Lviv, Ukraine - A Jewish non-governmental organization Thursday urged Euro 2012 fans not to visit a restaurant in the Ukrainian city of Lviv, accused of running an "anti-Semitic" theme.
Diners "At the Golden Rose" tavern in the city centre are treated to Klezmer music, given black hats with black sidelocks to wear and are told to haggle over the price of their food.
The small number of Jews left in Lviv have called it an outrage and a mockery, especially since the city's once proud and vibrant Jewish community was virtually wiped out in the Holocaust.
The eatery is part of a chain of restaurants with gimmicky historical themes, whose owners have said they want to give a feel of Jewish life before World War II.
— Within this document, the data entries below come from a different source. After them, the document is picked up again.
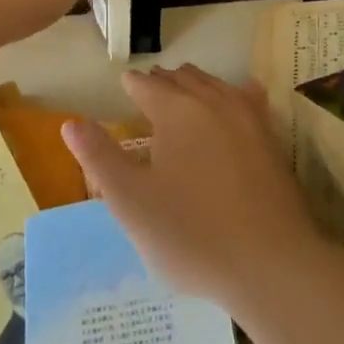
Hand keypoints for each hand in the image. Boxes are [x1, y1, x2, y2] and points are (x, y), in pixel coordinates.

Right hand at [61, 65, 332, 311]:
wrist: (272, 265)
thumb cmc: (191, 235)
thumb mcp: (130, 202)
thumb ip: (99, 157)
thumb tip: (71, 122)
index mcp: (175, 110)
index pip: (145, 85)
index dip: (130, 87)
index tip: (123, 91)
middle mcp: (212, 100)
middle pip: (181, 78)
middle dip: (161, 83)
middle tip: (147, 96)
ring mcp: (248, 116)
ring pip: (214, 84)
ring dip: (193, 85)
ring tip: (181, 97)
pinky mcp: (272, 137)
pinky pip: (248, 98)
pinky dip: (233, 94)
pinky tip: (235, 100)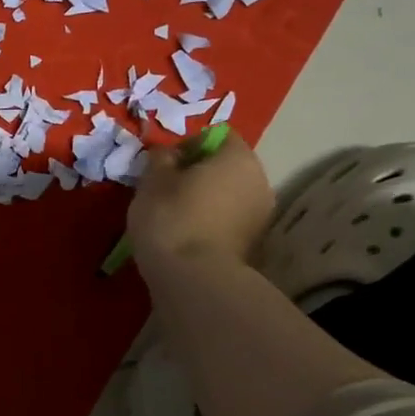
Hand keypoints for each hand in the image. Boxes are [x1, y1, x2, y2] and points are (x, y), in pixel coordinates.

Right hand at [127, 132, 275, 281]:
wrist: (192, 279)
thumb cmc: (171, 218)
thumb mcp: (153, 181)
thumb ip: (161, 159)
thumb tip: (168, 153)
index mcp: (239, 158)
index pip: (219, 136)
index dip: (190, 145)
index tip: (166, 165)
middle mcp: (260, 181)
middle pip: (228, 167)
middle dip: (200, 174)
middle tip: (168, 190)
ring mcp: (261, 215)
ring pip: (230, 195)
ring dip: (207, 199)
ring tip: (176, 216)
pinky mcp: (254, 244)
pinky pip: (229, 220)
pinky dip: (212, 222)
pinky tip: (188, 235)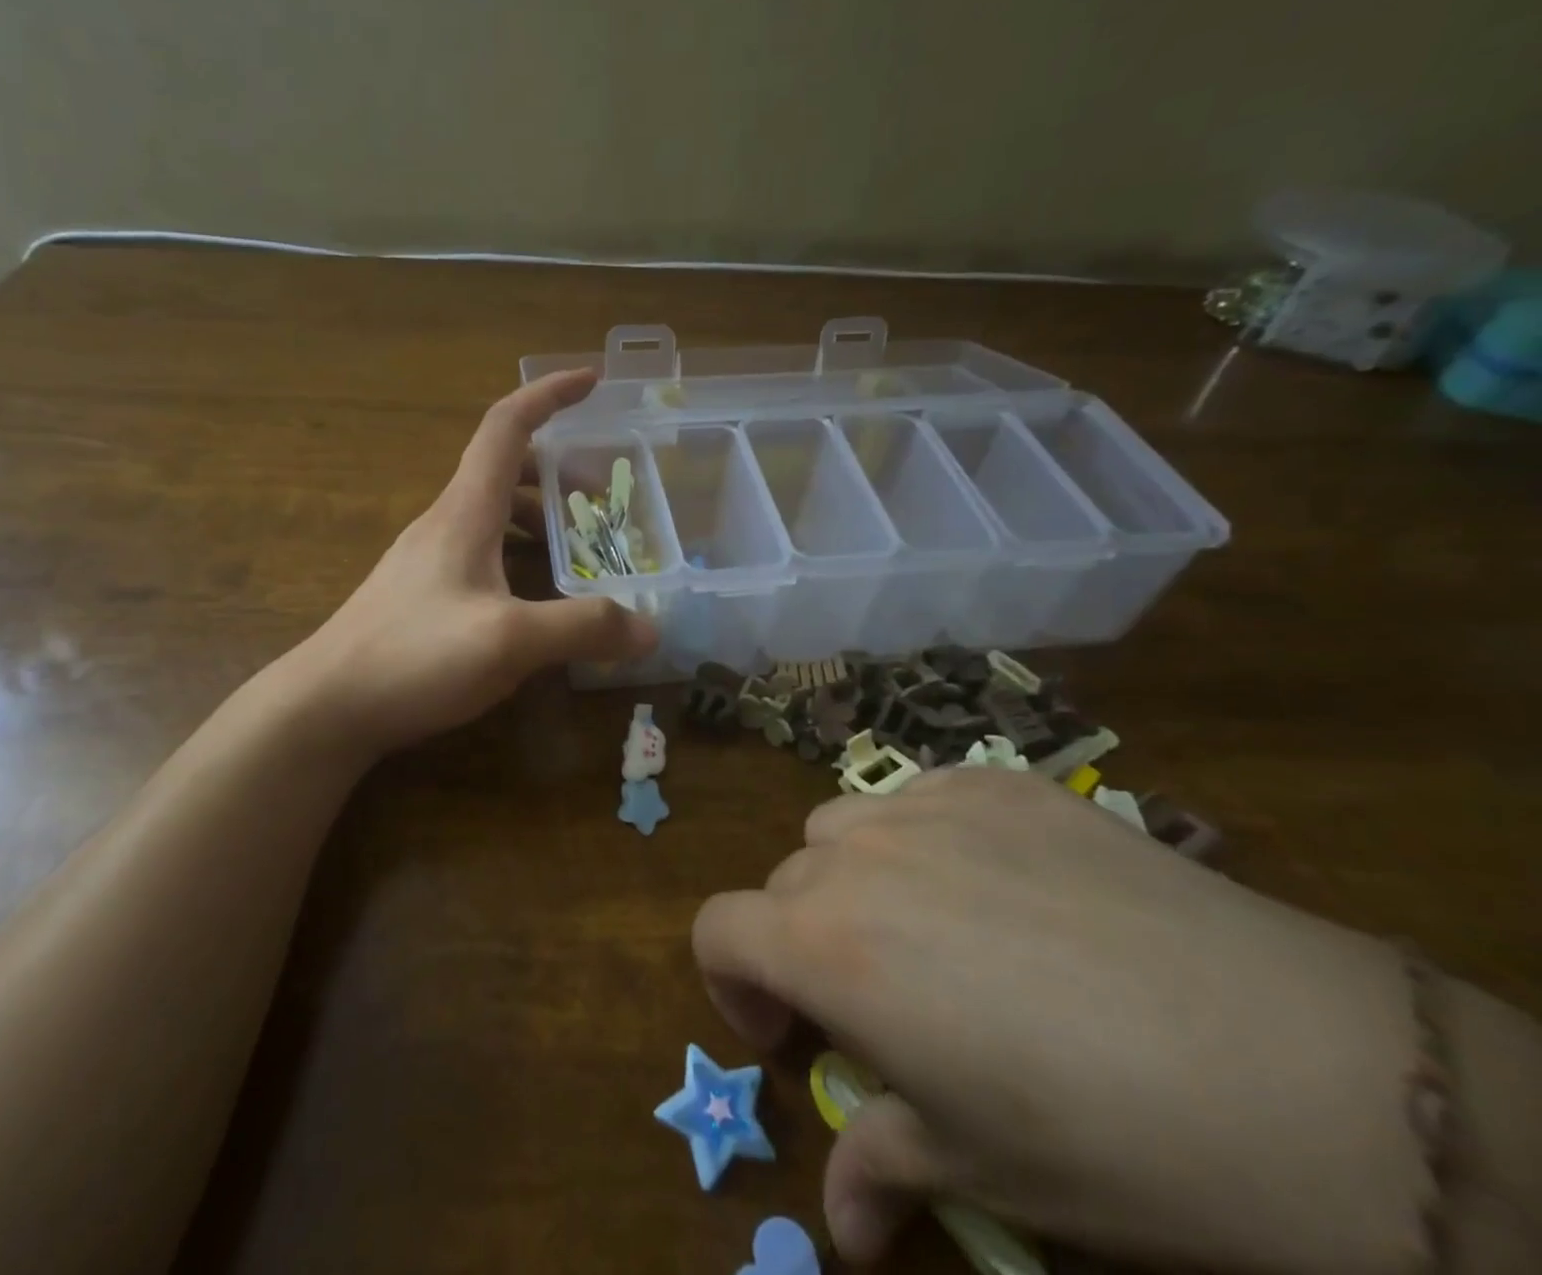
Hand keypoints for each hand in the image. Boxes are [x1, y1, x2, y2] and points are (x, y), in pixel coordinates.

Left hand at [303, 369, 657, 757]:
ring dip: (538, 518)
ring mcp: (428, 559)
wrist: (326, 706)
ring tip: (578, 551)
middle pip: (505, 469)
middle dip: (557, 471)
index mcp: (466, 511)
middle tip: (602, 498)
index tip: (592, 380)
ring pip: (493, 514)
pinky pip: (481, 552)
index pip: (507, 426)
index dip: (549, 394)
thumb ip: (583, 628)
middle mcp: (445, 523)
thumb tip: (650, 629)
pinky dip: (517, 555)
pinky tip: (534, 599)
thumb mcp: (509, 641)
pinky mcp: (422, 593)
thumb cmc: (413, 657)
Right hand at [693, 769, 1430, 1273]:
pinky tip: (1002, 885)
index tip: (786, 1034)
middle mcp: (858, 856)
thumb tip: (843, 1230)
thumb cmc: (1106, 1139)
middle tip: (875, 1000)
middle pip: (786, 879)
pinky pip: (924, 796)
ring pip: (844, 827)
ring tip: (928, 931)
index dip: (731, 985)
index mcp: (827, 943)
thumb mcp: (978, 1169)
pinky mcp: (998, 780)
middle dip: (805, 939)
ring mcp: (929, 803)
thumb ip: (880, 1169)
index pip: (717, 929)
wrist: (1292, 1065)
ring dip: (855, 878)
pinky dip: (929, 836)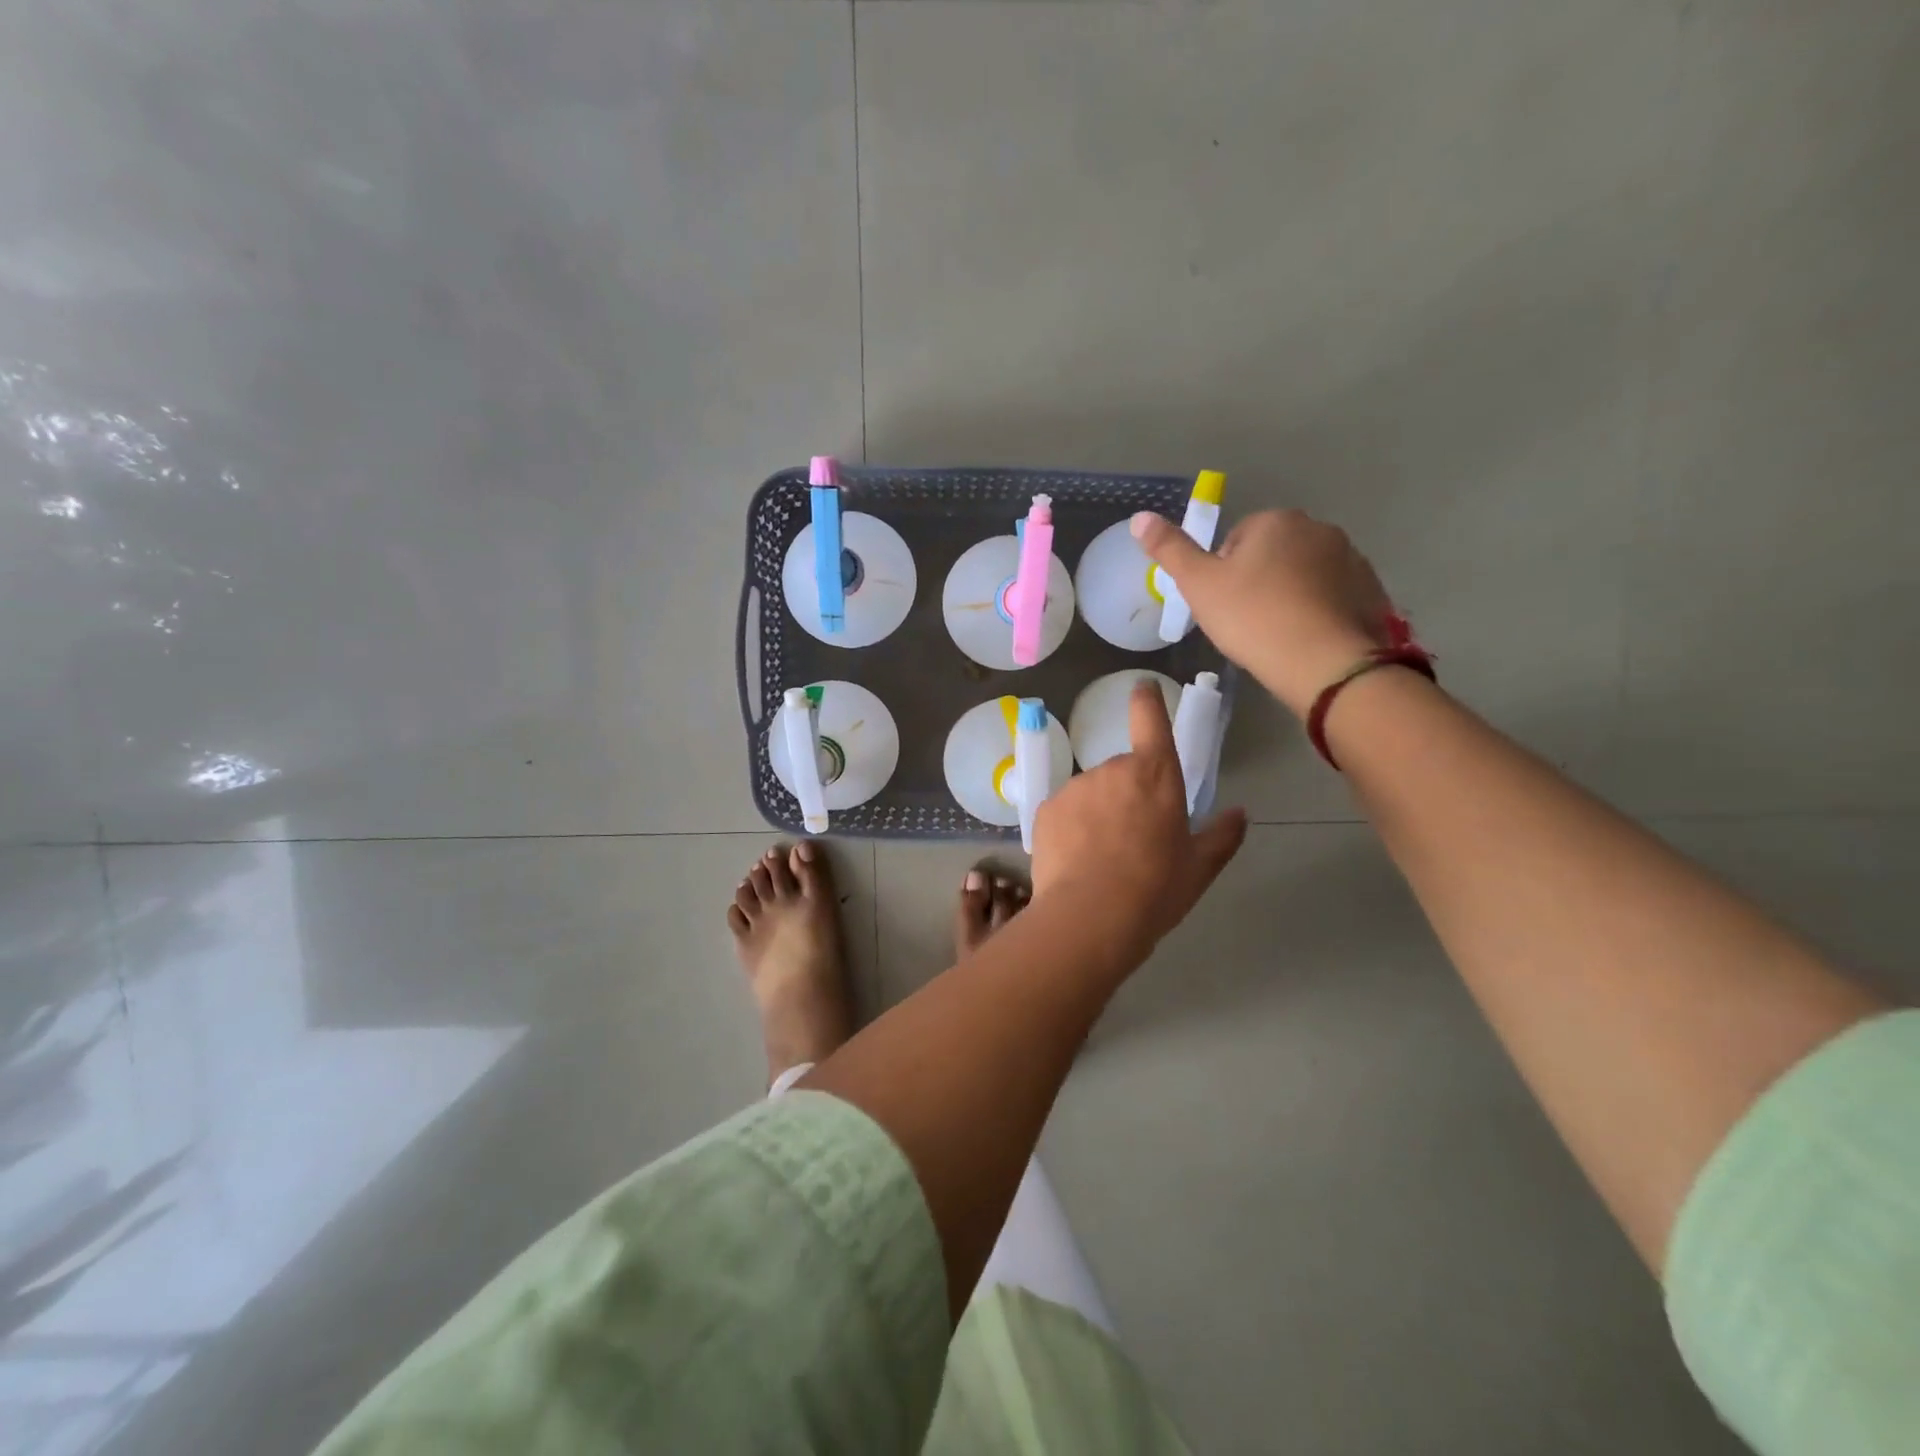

Efraim Zuroff, of the Simon Wiesenthal Centre, which strives to bring ex-Nazis to justice and raise Holocaust awareness, said haggling Jews were a "notorious" Eastern European anti-Semitic stereotype.
He also called for a boycott of "Kryvika," another restaurant in the chain.
Designed as a bunker and translated as "hide-out," it pays tribute to Ukrainian nationalist forces, "who collaborated with the Nazis and whose supporters participated in the mass murder of local Jews in 1941."
By visiting these restaurants, football fans would unwittingly support far-right views and "insult" the memory of tens of thousands of Holocaust victims from Lviv, murdered by the Nazis and their Ukrainian collaborators, he said in a statement.
Lviv hosts three Euro 2012 Group B games.